Homemade Bread Bowls

Saturday, October 01, 2011

Bread bowls always seemed so very comforting to me, and although I had heard about people making them from scratch, I hadn't gotten around to it. I think I thought it was going to be kinda complicated. Well HELLO it was easy! Now I won't hesitate to make bread bowls to spruce up any soup or chili night around here. What a revelation!

I used my usual Honey Whole Wheat recipe, except cut it in half. As it turned out, this made 8 generous bread bowls plus a loaf of bread, so probably a lot of families would want an even smaller amount of dough to work with. To break it down for you, here's my recipe, but only half of what I made. You can probably get 4-6 bread bowls out of it:

1.5 cups warm water or milk
1.5 tablespoon yeast
.75 tablespoon lecithin (just eyeball it)
a little more than a quarter tablespoon sea salt (I'm sure there is some perfect measurement in teaspoons, but I don't know it off the top of my head, so do your best and know that the bread will be fine without you knowing a specific amount)
3 tablespoons sliced butter
quarter cup honey

And however much freshly ground whole wheat flour it takes to get the right consistency. (read my original bread post for more information on that.) Let your mixer do it's job and knead that dough for ten minutes.

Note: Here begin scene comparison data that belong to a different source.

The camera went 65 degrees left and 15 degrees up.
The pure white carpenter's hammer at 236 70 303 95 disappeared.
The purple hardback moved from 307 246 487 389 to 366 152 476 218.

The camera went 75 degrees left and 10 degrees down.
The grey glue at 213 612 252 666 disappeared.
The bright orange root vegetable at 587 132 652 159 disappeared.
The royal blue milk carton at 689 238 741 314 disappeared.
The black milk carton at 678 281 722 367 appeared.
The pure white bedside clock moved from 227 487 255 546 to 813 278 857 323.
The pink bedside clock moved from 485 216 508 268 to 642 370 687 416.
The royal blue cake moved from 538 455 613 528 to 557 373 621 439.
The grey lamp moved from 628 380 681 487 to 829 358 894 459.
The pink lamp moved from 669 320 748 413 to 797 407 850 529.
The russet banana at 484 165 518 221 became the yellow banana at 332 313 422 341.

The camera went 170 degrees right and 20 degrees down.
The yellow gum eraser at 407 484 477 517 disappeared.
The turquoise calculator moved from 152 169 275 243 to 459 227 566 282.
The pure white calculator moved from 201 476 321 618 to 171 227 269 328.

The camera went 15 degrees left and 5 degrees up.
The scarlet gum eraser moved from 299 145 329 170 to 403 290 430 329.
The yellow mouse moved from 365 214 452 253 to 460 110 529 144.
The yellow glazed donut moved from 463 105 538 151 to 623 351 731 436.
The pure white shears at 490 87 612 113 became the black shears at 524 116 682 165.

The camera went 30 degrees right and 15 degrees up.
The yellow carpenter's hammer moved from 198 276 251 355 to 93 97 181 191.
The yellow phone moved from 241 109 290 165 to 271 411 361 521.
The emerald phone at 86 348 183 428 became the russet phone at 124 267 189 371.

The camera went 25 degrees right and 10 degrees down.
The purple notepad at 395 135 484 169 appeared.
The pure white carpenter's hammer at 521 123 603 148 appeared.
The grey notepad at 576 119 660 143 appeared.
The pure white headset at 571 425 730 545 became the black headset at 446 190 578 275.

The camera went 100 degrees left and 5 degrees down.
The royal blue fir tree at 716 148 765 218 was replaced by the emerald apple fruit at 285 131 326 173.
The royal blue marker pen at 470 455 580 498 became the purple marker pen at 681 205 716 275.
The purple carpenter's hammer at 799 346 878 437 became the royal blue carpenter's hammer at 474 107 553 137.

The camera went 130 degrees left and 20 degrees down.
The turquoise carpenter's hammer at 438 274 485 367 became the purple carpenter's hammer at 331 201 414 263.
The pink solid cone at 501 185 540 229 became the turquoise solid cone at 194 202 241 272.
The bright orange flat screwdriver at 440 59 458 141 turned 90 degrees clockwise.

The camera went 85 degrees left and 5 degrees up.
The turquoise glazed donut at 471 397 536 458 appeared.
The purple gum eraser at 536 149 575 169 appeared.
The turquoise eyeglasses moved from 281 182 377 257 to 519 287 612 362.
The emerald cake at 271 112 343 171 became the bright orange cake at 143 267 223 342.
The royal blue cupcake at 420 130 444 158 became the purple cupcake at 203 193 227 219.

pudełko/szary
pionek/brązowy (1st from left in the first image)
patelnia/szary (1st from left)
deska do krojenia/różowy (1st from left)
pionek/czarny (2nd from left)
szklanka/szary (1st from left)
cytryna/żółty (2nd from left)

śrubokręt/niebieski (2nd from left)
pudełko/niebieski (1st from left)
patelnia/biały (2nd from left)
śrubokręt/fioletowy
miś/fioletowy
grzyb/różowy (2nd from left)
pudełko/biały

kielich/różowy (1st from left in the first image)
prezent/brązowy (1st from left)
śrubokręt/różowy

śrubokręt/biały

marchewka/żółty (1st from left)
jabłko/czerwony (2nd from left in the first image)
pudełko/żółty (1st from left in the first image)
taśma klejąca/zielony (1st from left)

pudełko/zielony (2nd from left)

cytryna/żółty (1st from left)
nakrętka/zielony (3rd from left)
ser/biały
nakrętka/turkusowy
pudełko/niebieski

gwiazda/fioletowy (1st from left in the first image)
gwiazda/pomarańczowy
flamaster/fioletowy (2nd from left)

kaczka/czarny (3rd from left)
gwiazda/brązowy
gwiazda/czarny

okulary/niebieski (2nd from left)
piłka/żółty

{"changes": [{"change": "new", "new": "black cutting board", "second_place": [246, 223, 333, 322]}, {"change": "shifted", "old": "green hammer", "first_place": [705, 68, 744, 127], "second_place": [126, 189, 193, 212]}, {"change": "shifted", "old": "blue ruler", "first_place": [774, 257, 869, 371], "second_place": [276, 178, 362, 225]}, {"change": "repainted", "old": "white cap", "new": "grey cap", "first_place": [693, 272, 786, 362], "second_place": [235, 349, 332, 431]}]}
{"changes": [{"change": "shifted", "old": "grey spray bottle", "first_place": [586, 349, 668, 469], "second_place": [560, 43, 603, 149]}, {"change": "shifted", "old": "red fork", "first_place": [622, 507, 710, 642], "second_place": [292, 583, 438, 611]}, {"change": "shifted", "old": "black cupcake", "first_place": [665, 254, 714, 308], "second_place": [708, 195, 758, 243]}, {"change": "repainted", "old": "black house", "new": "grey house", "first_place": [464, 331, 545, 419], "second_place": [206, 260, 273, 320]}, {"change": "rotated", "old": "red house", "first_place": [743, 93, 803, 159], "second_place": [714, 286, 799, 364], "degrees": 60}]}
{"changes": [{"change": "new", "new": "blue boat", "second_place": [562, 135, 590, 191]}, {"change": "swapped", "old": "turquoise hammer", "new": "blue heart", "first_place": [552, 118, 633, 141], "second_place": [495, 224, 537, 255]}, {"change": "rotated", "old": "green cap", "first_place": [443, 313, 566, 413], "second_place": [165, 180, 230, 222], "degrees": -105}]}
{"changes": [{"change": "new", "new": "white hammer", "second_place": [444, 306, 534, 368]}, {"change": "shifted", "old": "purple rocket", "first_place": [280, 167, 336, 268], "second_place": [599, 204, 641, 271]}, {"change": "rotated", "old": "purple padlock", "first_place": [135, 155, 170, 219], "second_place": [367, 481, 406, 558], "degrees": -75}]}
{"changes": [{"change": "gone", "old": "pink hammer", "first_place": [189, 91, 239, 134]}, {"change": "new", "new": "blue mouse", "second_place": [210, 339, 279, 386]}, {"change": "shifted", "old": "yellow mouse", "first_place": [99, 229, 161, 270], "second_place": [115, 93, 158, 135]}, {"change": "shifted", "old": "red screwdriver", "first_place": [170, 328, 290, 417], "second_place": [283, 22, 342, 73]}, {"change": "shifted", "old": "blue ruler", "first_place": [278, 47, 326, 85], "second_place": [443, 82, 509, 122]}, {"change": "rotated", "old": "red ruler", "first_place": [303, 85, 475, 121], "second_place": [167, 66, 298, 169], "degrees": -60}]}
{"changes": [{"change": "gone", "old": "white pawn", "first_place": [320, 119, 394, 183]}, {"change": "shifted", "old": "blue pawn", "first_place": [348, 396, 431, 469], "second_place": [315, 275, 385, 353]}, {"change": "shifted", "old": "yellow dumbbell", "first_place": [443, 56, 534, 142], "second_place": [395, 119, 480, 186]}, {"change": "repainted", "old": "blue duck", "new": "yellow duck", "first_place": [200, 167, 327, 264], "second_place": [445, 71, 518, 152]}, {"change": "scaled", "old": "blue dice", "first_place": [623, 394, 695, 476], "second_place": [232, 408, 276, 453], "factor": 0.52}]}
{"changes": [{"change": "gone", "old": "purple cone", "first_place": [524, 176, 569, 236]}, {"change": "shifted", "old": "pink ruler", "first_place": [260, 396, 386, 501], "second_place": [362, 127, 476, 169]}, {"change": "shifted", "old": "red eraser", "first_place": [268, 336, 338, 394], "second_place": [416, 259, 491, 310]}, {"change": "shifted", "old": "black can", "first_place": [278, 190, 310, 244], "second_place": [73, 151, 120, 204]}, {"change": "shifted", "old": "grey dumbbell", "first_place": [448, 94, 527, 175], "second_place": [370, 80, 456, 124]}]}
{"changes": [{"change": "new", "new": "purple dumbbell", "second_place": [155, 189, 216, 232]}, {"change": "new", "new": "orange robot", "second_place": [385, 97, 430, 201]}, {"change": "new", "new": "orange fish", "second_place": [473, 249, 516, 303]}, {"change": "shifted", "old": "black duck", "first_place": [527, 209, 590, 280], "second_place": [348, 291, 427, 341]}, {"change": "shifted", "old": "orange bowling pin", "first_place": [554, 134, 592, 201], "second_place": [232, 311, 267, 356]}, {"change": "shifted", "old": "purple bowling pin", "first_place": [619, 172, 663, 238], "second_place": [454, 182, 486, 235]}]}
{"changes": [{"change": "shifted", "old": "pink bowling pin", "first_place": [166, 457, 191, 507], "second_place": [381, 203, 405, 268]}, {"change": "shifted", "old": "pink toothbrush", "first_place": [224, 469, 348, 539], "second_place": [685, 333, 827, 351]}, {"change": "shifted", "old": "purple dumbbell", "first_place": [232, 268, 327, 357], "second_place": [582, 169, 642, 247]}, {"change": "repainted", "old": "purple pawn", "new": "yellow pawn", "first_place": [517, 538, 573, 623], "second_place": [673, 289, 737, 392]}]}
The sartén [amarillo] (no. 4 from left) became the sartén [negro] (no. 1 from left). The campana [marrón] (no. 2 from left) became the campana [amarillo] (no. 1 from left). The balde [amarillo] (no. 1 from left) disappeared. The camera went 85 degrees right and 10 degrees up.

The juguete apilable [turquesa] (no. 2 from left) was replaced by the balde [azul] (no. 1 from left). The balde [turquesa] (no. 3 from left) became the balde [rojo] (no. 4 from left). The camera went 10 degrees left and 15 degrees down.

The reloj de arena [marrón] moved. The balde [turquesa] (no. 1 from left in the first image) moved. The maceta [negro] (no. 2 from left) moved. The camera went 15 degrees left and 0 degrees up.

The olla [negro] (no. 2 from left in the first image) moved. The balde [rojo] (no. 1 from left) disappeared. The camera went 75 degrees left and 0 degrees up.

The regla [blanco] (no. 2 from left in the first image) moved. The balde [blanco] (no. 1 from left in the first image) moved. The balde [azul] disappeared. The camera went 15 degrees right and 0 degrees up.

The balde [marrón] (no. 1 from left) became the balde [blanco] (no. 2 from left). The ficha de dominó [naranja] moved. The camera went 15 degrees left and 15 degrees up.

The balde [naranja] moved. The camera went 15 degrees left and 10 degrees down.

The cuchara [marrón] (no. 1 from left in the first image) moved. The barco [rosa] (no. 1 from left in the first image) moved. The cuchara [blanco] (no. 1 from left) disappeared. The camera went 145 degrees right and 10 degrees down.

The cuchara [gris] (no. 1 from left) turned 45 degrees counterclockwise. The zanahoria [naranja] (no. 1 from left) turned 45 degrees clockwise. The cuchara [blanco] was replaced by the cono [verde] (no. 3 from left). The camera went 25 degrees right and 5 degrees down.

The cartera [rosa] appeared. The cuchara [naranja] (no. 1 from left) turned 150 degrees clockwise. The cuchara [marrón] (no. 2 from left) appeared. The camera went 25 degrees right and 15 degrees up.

In the meantime, let's get the bowls ready! I sprayed two cookie sheets, and then got out all of my glass custard cups, turned them upside down on the cookie sheets, and sprayed them generously. The glass bowls are going to be the mold for your bread to bake around.

Once your dough is done kneading, grab a fistful of dough (maybe a little smaller than a tennis ball size?) and roll or pat it out into a round, maybe ending up 5-6 inches or so. This part is going to vary depending on the side of the bowls you are using for your mold. The ones I had are probably a little more than a one cup capacity.

Once you get your dough flattened down a bit (but still a little thick--maybe a half inch or so), just lay the dough on the overturned bowl, and kind of pat it around the bowl and if you need to, stretch the dough a bit to make it fit all the way to the cookie sheet.

Repeat til all your dough is gone. If you end up with more dough than bowls, you can always just roll the dough into balls and make some dinner rolls as well!

Cover with a light towel and let rise for a half hour. (In the meantime, start making your soup. Recipe coming up in the next post!)

Preheat your oven to 350 degrees so that it will be all warmed up and ready to go when your bread bowls are done rising. Pop your cookie sheets full of bready goodness into the oven and bake for 15-17 minutes. Then once you take the cookie sheet out of the oven, you need to flip each bread bowl, remove the glass custard cup from the bowl of the bread, and then put the cookie sheet back in the oven and bake for another 5-10 minutes.

The technique that worked for me was to use a wide spatula for flipping the bread bowls, and my hand was protected from the heat of the bread by a clean, dry cloth. I used a table knife to get a little edge of the glass bowl separated a bit from the bread, then grabbed the glass bowl and pulled it out of the bread. Very easy.

After you let the insides of your bread bowl bake, this is what you should have:

Place your bread bowls inside regular bowls, and then fill 'em up with your soup, stew, or chili. Warm, delicious, and filling! Oh...and did I mention *healthy*? There's no apology in the healthfulness of this meal, guaranteed!